É bom deixar claro que eu não sou um inimigo da MPB. Não sou um entusiasta, mas acho que ela tem suas virtudes. Há, ali, um poder real que transcende os limites da crítica, da ética e até mesmo da lei. Porque se tem algo que a MPB ensina é que, com a harmonia certa e uma letra poética, absolutamente tudo pode ser ignorado ou perdoado. A tal ponto que um sujeito pode, aos 40 anos, ter relações sexuais com uma menina de 13 e ainda assim ser lembrado como uma entidade superior, envolta na névoa mística da transgressão libertária. A biografia vira mito e o mito é blindado pela trilha sonora. Toca um violão e pronto: ninguém mais ouve os gritos da menininha. Isso mesmo, a MPB consegue romantizar até a pedofilia.
Não estou dizendo que toda a MPB é feita de imoralidades acobertadas por metáforas sobre a lua e o mar. Longe de mim generalizar. O que digo é que poucas esferas da cultura brasileira foram tão eficazes em blindar seus ídolos. A MPB criou um panteão onde a arte é sempre maior que o artista, e o artista é sempre maior que os erros. Ali, não há espaço para dúvida. Questionar seus integrantes (Caetano, Gil, Gal…) e principalmente Chico é como duvidar da chuva, do samba ou da feijoada. Você pode até não gostar, mas a culpa é sua.

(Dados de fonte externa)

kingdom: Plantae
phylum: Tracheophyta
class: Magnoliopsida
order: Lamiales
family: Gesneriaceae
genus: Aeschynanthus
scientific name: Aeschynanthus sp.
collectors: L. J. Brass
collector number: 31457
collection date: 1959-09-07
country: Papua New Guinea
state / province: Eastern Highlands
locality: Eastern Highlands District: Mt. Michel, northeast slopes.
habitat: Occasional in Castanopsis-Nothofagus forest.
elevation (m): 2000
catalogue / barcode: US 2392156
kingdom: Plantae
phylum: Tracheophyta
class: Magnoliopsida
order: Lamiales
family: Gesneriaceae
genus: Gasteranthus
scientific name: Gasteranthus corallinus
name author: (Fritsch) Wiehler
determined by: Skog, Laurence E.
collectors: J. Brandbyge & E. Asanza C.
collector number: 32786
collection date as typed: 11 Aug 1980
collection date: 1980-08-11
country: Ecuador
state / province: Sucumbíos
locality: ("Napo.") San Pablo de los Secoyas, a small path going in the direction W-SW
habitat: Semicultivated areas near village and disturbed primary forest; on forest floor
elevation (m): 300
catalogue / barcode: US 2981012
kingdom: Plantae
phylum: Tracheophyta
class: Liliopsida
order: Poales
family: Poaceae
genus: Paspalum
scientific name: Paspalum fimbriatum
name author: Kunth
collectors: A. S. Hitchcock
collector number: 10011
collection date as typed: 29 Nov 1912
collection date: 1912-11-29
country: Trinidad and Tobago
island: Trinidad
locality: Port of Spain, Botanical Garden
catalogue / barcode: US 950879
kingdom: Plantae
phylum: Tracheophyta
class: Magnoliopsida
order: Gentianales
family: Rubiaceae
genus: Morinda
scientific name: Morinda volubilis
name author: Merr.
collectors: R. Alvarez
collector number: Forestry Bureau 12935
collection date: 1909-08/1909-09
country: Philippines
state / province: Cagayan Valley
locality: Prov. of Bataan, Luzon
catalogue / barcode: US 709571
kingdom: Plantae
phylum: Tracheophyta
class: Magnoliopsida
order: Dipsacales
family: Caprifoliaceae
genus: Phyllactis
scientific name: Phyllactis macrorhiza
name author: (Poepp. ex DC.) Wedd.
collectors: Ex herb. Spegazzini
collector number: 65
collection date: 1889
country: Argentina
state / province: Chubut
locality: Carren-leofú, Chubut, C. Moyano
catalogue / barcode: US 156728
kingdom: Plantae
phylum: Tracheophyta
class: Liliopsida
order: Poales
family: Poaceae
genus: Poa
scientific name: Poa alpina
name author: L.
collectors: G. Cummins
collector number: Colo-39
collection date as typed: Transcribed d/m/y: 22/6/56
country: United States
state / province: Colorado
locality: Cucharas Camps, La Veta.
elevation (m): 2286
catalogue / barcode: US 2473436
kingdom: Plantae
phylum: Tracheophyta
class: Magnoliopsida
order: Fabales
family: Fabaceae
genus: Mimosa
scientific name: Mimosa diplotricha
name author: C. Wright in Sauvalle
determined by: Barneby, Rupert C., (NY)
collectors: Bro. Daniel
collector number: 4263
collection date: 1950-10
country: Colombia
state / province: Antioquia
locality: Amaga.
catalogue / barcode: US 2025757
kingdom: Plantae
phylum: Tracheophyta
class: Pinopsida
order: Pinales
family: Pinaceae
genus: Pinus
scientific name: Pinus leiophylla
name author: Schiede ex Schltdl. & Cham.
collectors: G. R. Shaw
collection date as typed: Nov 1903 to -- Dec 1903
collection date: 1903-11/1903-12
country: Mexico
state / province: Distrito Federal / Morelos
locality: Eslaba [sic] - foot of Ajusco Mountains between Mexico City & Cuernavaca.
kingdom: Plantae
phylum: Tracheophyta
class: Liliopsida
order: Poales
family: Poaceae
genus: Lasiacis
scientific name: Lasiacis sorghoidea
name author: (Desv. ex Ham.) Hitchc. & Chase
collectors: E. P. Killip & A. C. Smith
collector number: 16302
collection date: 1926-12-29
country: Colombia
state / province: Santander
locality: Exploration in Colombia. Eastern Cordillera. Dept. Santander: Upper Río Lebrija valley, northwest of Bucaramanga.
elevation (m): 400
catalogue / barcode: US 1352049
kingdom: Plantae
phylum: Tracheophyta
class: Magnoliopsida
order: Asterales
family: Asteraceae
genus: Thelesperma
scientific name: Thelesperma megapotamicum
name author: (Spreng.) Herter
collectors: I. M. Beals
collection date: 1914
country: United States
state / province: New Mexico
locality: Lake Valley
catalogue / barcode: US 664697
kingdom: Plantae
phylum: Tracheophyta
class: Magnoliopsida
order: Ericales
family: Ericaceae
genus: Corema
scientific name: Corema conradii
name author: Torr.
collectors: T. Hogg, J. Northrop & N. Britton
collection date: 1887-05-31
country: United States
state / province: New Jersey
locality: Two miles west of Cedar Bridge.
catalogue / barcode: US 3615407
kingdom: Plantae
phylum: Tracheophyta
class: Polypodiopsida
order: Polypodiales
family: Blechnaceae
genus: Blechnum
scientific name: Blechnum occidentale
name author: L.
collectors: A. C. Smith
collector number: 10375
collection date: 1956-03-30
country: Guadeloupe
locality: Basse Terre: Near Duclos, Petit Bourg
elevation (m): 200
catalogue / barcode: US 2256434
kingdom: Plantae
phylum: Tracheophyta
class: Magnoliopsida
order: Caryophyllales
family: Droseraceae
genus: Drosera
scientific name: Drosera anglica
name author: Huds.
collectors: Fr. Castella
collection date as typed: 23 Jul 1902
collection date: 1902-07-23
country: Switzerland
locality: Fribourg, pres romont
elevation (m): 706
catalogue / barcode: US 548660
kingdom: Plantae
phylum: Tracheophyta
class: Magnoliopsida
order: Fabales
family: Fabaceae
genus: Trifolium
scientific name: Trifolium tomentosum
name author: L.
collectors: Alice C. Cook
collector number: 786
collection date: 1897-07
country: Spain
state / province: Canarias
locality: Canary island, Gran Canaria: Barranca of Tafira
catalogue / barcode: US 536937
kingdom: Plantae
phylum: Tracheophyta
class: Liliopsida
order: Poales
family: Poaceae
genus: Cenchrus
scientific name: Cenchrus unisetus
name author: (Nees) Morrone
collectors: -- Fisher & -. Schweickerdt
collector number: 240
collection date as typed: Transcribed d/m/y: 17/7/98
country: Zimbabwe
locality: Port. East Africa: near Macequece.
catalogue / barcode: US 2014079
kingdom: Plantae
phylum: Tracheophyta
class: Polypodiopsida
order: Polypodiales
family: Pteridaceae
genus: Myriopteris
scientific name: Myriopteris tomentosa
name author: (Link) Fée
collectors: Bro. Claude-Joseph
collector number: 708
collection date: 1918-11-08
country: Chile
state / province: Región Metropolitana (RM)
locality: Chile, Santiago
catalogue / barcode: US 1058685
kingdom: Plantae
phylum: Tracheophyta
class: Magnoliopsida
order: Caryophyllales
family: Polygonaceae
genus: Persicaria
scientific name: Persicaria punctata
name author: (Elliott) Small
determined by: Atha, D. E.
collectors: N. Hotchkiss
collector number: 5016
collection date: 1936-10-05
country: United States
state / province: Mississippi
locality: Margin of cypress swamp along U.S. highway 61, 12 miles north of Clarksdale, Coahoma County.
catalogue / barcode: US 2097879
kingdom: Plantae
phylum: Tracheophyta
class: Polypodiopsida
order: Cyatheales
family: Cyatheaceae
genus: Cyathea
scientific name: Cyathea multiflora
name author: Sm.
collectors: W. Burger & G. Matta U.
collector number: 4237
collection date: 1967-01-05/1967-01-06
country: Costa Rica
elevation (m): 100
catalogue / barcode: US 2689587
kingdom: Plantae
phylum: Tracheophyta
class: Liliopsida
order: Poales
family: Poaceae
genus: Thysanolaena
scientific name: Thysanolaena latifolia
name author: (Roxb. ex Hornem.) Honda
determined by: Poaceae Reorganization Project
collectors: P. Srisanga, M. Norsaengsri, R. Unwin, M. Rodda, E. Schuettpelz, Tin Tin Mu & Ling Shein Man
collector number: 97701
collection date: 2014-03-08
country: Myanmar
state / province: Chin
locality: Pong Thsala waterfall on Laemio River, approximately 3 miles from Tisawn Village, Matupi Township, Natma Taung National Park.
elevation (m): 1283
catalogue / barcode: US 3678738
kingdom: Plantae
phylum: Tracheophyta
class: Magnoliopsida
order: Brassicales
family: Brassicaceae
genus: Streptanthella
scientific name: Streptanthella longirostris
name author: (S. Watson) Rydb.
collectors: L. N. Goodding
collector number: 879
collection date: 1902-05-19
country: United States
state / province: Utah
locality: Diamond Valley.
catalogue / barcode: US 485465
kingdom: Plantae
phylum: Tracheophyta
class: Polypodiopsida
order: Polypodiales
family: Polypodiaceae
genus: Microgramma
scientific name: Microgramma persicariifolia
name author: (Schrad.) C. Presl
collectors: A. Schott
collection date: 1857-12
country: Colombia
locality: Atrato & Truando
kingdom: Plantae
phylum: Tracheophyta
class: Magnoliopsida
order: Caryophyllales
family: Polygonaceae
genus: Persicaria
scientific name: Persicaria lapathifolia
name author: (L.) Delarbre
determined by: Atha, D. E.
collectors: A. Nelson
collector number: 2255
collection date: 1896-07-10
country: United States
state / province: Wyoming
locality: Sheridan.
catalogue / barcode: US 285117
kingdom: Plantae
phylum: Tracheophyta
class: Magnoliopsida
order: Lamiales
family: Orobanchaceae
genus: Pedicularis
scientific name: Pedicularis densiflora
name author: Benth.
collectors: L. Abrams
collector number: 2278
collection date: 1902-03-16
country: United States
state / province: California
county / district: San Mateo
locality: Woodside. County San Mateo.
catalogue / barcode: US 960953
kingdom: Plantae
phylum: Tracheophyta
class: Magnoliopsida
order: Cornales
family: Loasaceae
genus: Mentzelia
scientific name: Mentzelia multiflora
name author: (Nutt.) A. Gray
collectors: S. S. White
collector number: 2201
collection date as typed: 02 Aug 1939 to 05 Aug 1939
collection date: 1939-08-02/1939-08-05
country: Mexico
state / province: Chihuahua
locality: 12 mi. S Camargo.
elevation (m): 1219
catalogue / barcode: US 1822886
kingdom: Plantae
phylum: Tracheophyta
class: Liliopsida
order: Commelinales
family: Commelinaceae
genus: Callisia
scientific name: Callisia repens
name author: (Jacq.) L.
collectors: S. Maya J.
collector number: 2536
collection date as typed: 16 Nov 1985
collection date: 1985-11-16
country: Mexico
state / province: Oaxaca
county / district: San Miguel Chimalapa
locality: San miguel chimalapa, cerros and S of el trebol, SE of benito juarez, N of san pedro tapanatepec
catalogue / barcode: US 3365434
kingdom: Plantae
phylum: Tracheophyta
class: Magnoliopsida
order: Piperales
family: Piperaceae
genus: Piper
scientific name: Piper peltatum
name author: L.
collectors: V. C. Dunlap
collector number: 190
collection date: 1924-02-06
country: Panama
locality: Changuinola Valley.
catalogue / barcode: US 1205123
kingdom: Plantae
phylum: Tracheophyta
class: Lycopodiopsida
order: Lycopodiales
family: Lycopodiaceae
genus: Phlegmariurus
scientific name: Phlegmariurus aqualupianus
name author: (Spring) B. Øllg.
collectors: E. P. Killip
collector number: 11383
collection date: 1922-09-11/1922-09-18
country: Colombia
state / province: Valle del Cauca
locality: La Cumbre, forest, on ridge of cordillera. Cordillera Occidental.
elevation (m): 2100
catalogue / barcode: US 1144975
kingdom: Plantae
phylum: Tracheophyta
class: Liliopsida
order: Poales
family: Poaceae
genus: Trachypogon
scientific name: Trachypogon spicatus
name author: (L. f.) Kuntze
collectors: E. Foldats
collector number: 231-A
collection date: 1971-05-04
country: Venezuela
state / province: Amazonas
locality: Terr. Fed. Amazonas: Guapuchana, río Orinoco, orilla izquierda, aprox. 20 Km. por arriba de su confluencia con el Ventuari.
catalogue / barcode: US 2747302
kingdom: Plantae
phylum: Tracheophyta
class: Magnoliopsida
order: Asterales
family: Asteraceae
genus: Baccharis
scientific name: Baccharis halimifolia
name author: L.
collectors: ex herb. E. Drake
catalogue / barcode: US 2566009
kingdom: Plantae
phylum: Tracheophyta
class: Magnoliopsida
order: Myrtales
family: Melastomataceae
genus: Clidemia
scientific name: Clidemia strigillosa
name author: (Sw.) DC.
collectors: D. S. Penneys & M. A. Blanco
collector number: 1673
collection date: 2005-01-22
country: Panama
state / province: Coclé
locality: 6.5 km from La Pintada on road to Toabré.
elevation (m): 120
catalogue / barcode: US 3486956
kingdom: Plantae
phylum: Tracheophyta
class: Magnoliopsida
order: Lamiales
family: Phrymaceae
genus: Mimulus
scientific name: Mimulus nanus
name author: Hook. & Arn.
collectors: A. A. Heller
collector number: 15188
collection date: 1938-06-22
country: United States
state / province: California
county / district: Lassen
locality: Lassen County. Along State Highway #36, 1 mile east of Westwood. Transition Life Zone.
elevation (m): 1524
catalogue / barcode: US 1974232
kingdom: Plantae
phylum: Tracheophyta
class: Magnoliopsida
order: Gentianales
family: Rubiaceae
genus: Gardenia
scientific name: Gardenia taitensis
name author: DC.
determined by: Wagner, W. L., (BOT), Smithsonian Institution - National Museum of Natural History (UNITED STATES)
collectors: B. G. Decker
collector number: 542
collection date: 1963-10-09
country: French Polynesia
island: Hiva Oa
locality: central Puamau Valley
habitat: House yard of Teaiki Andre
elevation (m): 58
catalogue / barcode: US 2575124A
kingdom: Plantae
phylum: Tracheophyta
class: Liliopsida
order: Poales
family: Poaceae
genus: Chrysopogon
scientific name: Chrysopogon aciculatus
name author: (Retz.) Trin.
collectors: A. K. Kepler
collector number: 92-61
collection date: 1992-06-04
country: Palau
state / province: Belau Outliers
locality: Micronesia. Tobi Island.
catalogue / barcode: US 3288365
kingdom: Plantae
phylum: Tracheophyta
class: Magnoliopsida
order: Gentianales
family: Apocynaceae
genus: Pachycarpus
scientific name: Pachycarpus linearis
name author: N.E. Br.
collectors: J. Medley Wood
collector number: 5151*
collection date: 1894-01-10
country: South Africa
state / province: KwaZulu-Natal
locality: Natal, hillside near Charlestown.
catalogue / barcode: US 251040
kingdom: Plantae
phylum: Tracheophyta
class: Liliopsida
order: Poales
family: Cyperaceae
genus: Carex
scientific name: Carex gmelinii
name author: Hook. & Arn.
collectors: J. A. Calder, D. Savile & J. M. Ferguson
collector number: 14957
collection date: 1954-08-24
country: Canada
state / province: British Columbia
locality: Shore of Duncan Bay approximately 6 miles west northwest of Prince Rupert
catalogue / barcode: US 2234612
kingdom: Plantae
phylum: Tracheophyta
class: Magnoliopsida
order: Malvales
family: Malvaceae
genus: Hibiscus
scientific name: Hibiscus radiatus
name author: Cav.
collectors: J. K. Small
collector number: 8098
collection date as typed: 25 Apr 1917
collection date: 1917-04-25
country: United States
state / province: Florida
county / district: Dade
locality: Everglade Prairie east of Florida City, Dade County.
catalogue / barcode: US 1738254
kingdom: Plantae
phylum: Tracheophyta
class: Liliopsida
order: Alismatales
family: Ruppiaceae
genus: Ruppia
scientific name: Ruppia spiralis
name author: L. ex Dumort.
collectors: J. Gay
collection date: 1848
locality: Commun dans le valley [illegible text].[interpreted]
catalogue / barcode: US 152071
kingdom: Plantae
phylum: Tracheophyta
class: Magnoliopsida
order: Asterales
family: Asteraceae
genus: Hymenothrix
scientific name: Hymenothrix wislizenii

Quanto à sua pessoa, nada tenho a declarar. Pode ser que Chico seja um ótimo sujeito. Pode ser que cante para os pássaros, abrace os netos e divida o guarda-chuva com desconhecidos. Não o conheço, nunca tomei café com ele, nunca o vi empurrando uma velhinha escada abaixo nem chutando um vira-lata. Mas tenho certeza de que, se Chico cometesse tais atrocidades, surgiria uma horda de defensores com explicações prontas. Afinal, quem precisa de mais um cão de rua quando se tem a poesia de “O Que Será”? E se a senhora em questão não conseguiu acompanhar o ritmo do gênio, é porque não merecia compartilhar a mesma calçada que ele.
O Brasil, esse país de extremos, onde se odeia com fúria e se idolatra com febre, precisa aprender a lidar com a opinião morna. Não gostar de algo não é um crime. E não gostar de Chico Buarque deveria ser tão permitido quanto não gostar de coentro: uma questão de paladar, não de caráter.
Aliás, se eu dissesse isso pessoalmente ao próprio Chico — “acho você superestimado” —, acho que ele responderia com elegância. Talvez até com humor. Talvez dissesse algo como: “Tudo bem, tem gente que também não gosta de Tom Jobim.” E seguiríamos tomando um café, civilizados. Porque artistas de verdade aceitam críticas. Quem não aceita são os apóstolos. Esses que, diante de uma crítica, não argumentam, exorcizam.